Machine-readable hardware designs:
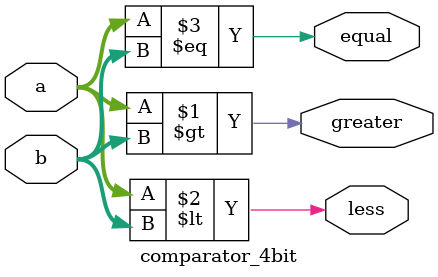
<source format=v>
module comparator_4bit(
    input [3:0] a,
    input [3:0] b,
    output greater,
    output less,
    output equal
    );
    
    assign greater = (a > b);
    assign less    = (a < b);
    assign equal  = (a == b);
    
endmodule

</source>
==
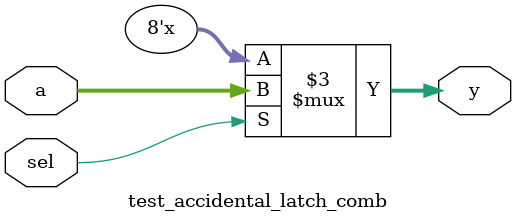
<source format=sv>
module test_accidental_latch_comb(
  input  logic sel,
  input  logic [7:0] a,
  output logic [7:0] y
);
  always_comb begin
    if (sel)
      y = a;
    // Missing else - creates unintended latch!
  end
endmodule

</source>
==
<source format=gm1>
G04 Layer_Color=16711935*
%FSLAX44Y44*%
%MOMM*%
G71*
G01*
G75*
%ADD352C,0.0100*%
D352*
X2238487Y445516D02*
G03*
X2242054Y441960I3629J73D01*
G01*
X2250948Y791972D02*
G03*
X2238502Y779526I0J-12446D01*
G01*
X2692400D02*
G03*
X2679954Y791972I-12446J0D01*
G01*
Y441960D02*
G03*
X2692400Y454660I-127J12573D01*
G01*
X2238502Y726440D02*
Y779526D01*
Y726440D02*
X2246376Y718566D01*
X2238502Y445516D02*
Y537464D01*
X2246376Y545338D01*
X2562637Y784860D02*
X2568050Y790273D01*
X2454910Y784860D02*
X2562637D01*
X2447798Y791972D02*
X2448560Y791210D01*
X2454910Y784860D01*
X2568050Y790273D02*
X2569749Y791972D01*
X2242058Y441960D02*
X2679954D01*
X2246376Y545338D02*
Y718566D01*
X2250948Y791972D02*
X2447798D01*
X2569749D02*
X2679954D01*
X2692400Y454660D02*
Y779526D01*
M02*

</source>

■ Exercise requirements ■
Only the lines above from the one with "<source format=gm1>" through the one with "X2568050Y790273D01*" should be duplicated, character for character.

■ Your response ■
<source format=gm1>
G04 Layer_Color=16711935*
%FSLAX44Y44*%
%MOMM*%
G71*
G01*
G75*
%ADD352C,0.0100*%
D352*
X2238487Y445516D02*
G03*
X2242054Y441960I3629J73D01*
G01*
X2250948Y791972D02*
G03*
X2238502Y779526I0J-12446D01*
G01*
X2692400D02*
G03*
X2679954Y791972I-12446J0D01*
G01*
Y441960D02*
G03*
X2692400Y454660I-127J12573D01*
G01*
X2238502Y726440D02*
Y779526D01*
Y726440D02*
X2246376Y718566D01*
X2238502Y445516D02*
Y537464D01*
X2246376Y545338D01*
X2562637Y784860D02*
X2568050Y790273D01*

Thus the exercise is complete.